Well, I didn't start this post thinking that I'd head in this direction, but there you go. We're poised for a somewhat less insane weekend and that feels great. What's growing in your garden? What have you learned this week?

7 comments:

Cocoa said...

If there were school like yours anywhere near where we live I'd love to send my children there. That's one of the main reasons we homeschool. The only other option is the standard public school, including the junior high where the counselors have been caught selling drugs to the students.Sometimes living in a small, hick town has its disadvantages.

On a lighter note I think it's wonderful that Dean was able to tell you what the brown balls were. It's amazing how sponge-like their minds are.

Natalie said...

I've learned that I really, really wish we could go to Your school.

Lesley said...

I enjoyed reading this on the morning of my youngest child's last ever day at school.
I remember all those worries through all three of the kids' times at school, and hoping for a gentle learning environment where the kids were appreciated and understood as individuals.
And this was almost always our experience, so I feel very fortunate.
They've all three come out the other end unscathed, and happy and whole people, so that's a huge plus!
Your school sounds wonderful, and you, Ken and Dean are very lucky. What happens at the high school stage? Does your school go on?

Lil D said...

I love how having a child show an interest in things brings up the spark to open books and learn something new.

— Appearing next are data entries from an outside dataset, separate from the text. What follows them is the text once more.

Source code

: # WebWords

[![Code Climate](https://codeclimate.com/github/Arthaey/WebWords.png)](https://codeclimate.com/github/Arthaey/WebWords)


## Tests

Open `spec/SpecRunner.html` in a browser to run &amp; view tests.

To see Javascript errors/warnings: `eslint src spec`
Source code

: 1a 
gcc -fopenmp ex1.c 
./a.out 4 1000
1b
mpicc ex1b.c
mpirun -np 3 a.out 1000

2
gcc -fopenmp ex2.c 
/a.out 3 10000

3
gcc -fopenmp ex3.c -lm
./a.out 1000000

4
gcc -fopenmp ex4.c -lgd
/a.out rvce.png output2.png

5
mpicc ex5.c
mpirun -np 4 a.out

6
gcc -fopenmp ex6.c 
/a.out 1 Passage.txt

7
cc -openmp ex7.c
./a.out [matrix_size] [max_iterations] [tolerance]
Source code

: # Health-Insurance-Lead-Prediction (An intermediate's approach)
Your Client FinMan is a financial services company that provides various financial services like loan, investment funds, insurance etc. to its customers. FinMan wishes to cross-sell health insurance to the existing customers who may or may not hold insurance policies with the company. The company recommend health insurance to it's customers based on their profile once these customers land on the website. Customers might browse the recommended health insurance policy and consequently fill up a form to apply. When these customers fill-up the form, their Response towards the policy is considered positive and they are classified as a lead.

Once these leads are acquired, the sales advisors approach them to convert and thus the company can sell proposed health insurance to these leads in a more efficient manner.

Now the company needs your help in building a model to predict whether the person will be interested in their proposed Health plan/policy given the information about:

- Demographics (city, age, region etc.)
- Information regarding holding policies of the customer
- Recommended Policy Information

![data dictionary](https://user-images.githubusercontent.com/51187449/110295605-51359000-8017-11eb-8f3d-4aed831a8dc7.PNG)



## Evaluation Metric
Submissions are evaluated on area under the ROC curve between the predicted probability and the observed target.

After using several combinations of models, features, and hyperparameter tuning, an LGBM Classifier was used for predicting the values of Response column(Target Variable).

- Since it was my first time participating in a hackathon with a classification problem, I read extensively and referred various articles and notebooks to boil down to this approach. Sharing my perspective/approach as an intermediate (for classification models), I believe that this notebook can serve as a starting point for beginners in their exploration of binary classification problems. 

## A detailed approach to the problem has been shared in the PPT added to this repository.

I didn't imagine that a 3 year old would feel the need to learn all sorts of obscure dinosaur names. Nowadays his studies of the butterfly life cycle have led to all sorts of questions about the human life cycle. Luckily the G-rated version seems to have kept him happy for now...

Diana said...

It's unfortunate that many see education as a measurable commodity, like gasoline or soy beans. They are the ones who want their children "filled up" with that particular year's curriculum. And they want to see the "results" based on their child's performance on standardized tests. We've headed that way with NCLB.

Anyone who works with children knows that this is absurd. Children, especially younger ones, learn through exploration and experimentation, when they are given a chance. Some of the things they learn can't be measured on a typical multiple choice test, but it's learning nonetheless.

Lesley said...

I agree with Diana, wholeheartedly. And having raised two sons, now 31 and 18, and a daughter, 20, I hasten to add that I also agree with those radical education experts who say (some) boys should not start formal schooling until they are about 10, so they have more of those early years for the very exploration and experimentation Diana mentions.
Both my sons would have done better, and enjoyed their schooling much more, if they'd not been pushed into reading, writing and 'rithmetic before their thinking was organised enough to do so.
Let them play, let them build things and get dirty and explore things so that they develop the desire to learn, and then hit them with the book stuff. Not all kids are created equal by any stretch!

Kate said...

I would love my children to go to a school like yours and maybe that is why I am really apprehensive about teaching again as that is the only type of school I want to teach in.